Mit Blick auf das kommende Jahr ist der Partitätische Gesamtverband jedoch pessimistisch: „Derzeit deutet nichts darauf hin, dass dieses Vorhaben zeitnah umgesetzt wird.“

„Eine weitere Nullrunde beim Bürgergeld und der Grundsicherung wäre fatal“

„Eine weitere Nullrunde beim Bürgergeld und der Grundsicherung wäre fatal“, erklärte Michaela Engelmeier, Vorstandsvorsitzende des Sozialverbands Deutschland (SoVD) IPPEN.MEDIA. „Durch die anhaltende Inflationsrate von zwei Prozent würden die Regelsätze weiter entwertet.“ Viele Leistungsbeziehende würden bereits jetzt in die Sozialberatungsstellen kommen und „wissen nicht, wie sie ihre Stromrechnung oder den nächsten Lebensmitteleinkauf bezahlen sollen“, so Engelmeier.

„Eine zögerliche Anpassung der Regelsätze an die Inflation führt zu erheblichen Kaufkraftverlusten, die die Armut drastisch verschärfen“, sagte die Sozialverbandschefin. Es brauche einen Mechanismus, der „Peissteigerungen möglichst zeitnah berücksichtigt“.

Bürgergeld-Höhe 2026 steht laut Arbeitsministerium noch nicht fest

Das Bundesarbeitsministerium äußerte sich nicht zur konkreten Höhe der Grundsicherung im kommenden Jahr. „Wie hoch die Fortschreibung der Regelbedarfe zum 1. Januar 2026 ausfallen wird, steht derzeit noch nicht fest“, sagte ein Sprecher auf Nachfrage. „Die Berechnung erfolgt nach einer gesetzlich festgelegten Methodik, sobald alle dafür erforderlichen Daten des Statistischen Bundesamtes vorliegen.“

Mit Blick auf die geplante Änderung der Anpassungsregeln für die Regelsatz-Höhe verwies das Ministerium auf den geplanten Gesetzentwurf zur Reform, der im Herbst erscheinen soll. „Die konkrete gesetzliche Ausgestaltung bleibt daher abzuwarten“, erklärte der Sprecher.

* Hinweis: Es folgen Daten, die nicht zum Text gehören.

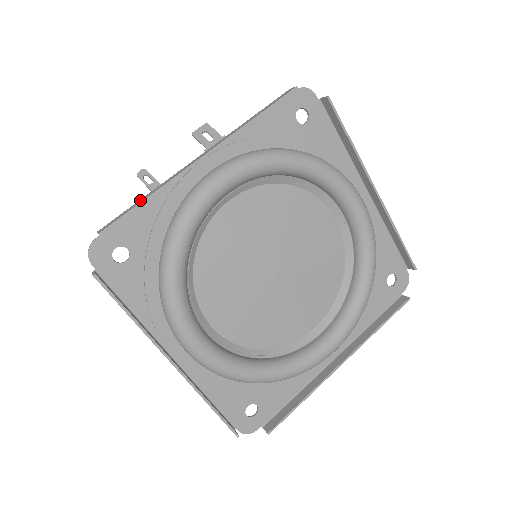
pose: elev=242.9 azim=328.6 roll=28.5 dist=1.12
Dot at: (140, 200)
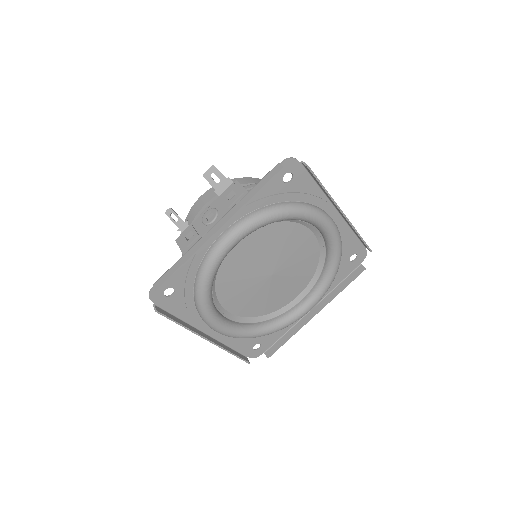
Dot at: (178, 263)
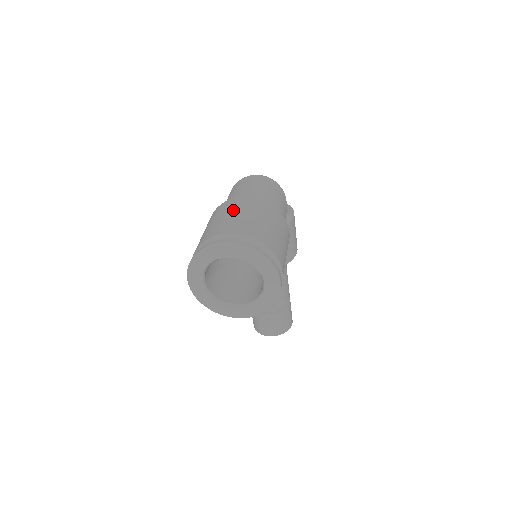
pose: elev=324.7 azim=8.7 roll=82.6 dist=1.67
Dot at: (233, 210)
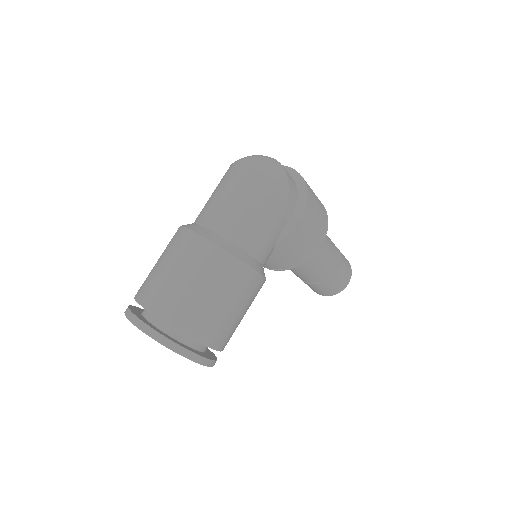
Dot at: (171, 258)
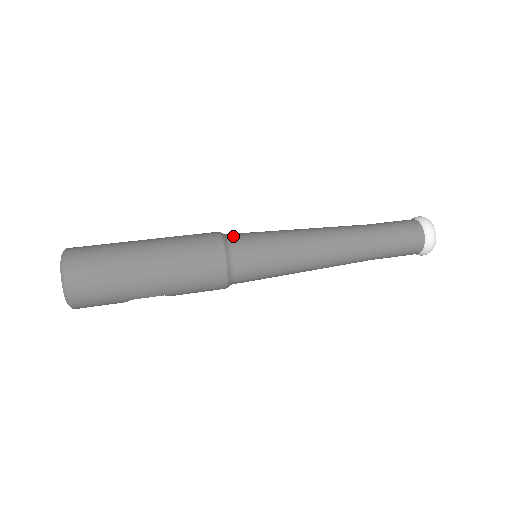
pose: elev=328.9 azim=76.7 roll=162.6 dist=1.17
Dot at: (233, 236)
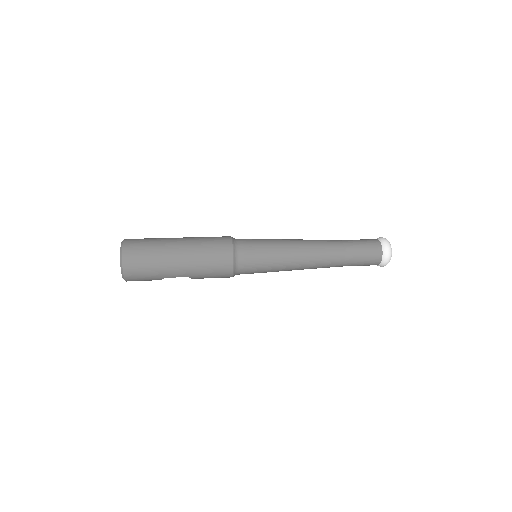
Dot at: (240, 240)
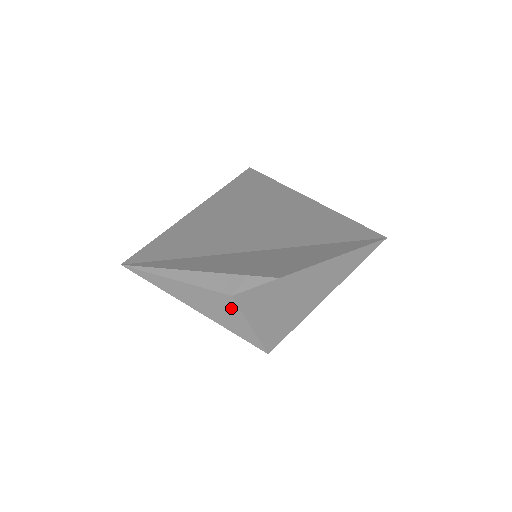
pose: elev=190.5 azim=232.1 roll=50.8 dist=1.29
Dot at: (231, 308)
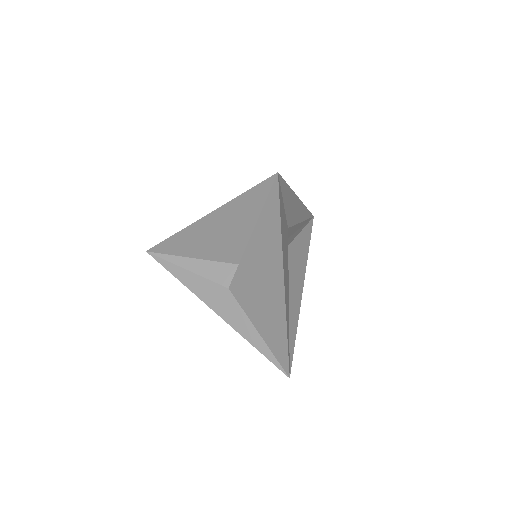
Dot at: (232, 304)
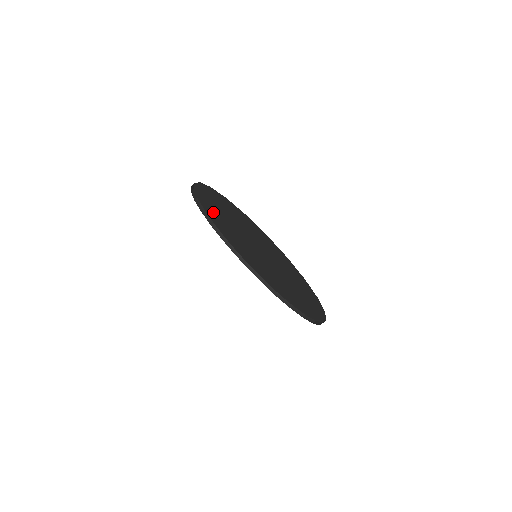
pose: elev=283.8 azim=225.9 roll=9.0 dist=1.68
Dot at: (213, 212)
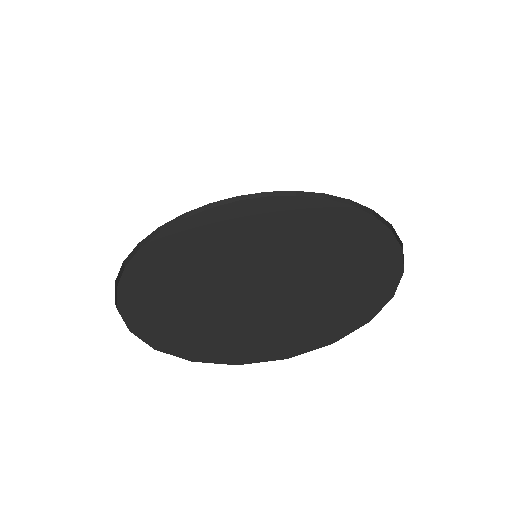
Dot at: occluded
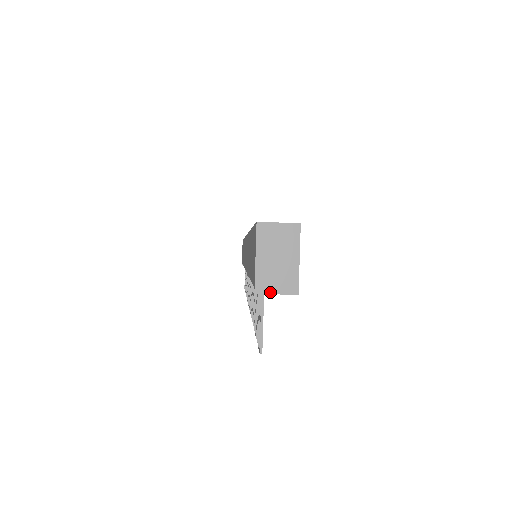
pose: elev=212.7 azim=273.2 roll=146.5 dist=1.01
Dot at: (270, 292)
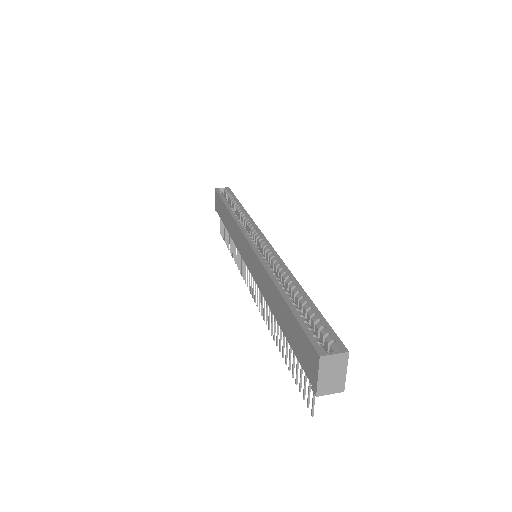
Dot at: (326, 394)
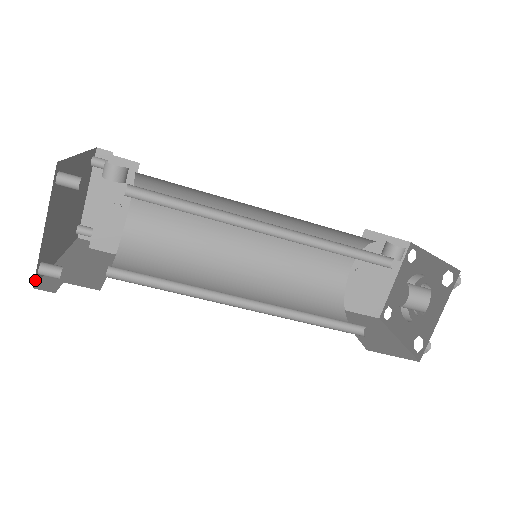
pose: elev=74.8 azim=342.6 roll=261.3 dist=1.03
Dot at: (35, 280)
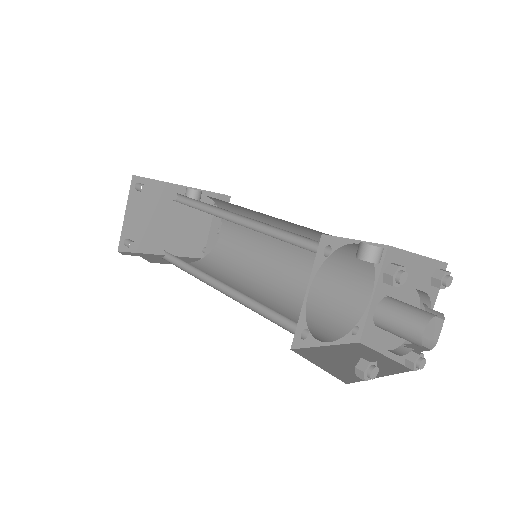
Dot at: (121, 247)
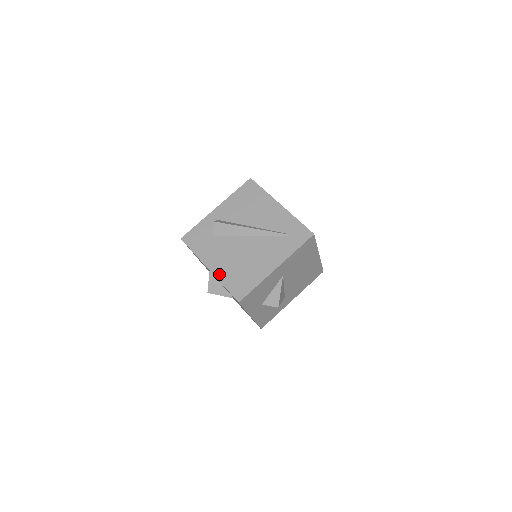
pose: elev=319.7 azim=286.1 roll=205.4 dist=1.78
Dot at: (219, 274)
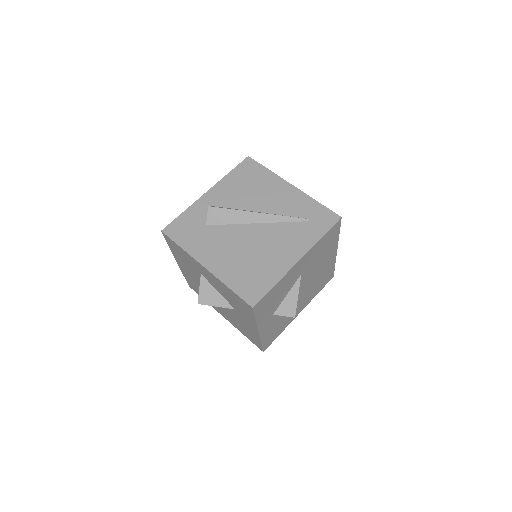
Dot at: (220, 273)
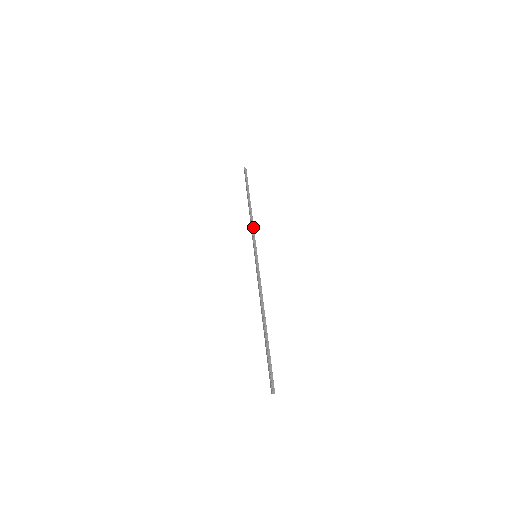
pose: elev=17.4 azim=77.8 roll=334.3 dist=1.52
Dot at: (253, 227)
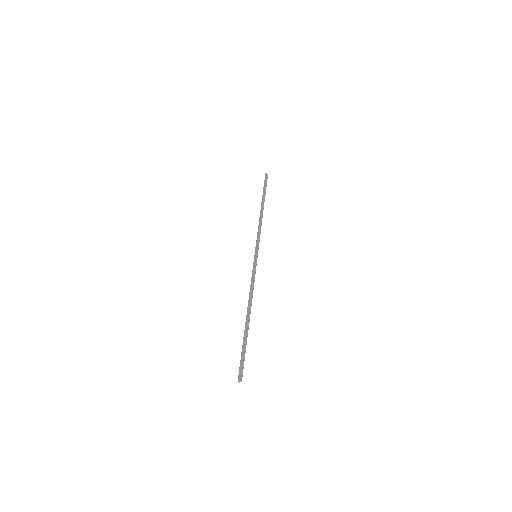
Dot at: occluded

WSI-Direktorin Kohlrausch sieht grundsätzlicheres Problem bei der Bürgergeld-Höhe

Doch der Paritätische Wohlfahrtsverband ist mit der Erwartung einer weiteren Nullrunde bei der Bürgergeld-Höhe nicht allein. Auch das Institut der deutschen Wirtschaft (IW) ist zu diesem Schluss gekommen. „Eine Nullrunde steht zu befürchten“, sagte Bettina Kohlrausch, wissenschaftliche Direktorin des Wirtschafts- und Sozialwissenschaftlichen Instituts (WSI) der Hans-Böckler-Stiftung.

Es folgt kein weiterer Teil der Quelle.